Neuhaus, Richard John

Last Updated: May-10-2003
Annotated by:
Coulehan, Jack

Primary Category: Literature / Nonfiction

Genre: Memoir

Summary:

The subtitle of this memoir is "Meditations upon Returning." Richard John Neuhaus is a Catholic priest and scholar, director of the Institute on Religion in Contemporary Life in New York City and described on the book cover as "one of the foremost authorities on religion in the contemporary world." The book is a meditation on his near-brush with death as a result of colon cancer.

As Fr. Neuhaus describes it, he underwent two colonoscopies to ascertain the cause of persistent abdominal symptoms, but in both cases his colon was pronounced completely normal. However, shortly thereafter, he developed extreme abdominal pain and was taken to the hospital, where emergency surgery was performed and a colon cancer the size of a "big apple" was removed. During the first procedure, the surgeon nicked his patient’s spleen, so a second emergent procedure was required to control hemorrhaging.

The two procedures left Fr. Neuhaus very near death, but he gradually recovered over a period of several months. When introducing the story of his illness, the author comments, "several lawyers have told me my case would make a terrific malpractice suit." (p. 79) But he says he won’t sue, because it would "somehow sully my gratitude for being returned from the jaws of death." (p. 80) In fact, he has considerable praise for his surgeon.

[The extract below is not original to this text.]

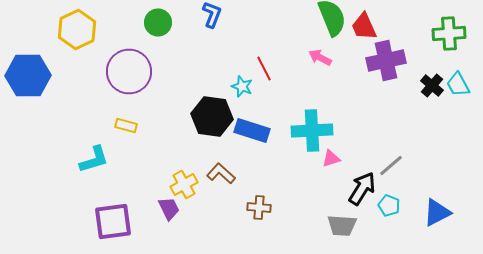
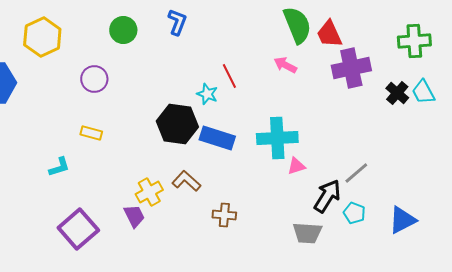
purple circle: (129, 72) -> (94, 79), size x0.6
cyan L-shape: (94, 160) -> (59, 167), size x0.7
purple square: (113, 222) -> (78, 229), turned -33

The narrative of Fr. Neuhaus’s illness occupies a relatively small proportion of this memoir. The first three of seven chapters consist of the author’s reflections on the meaning of suffering and death, and especially the existential question of "Why me, now?" (His answer is "Why not?) In chapter five Fr. Neuhaus describes a near-death experience that changed his life, a scene in which he heard two "presences" tell him, "Everything is ready now." In much of the rest of the book, the author examines and rejects the possibility that the experience was a dream or an hallucination. He is convinced that he witnessed the "door" to a more glorious life after death, and this has, in some sense, profoundly changed his present life.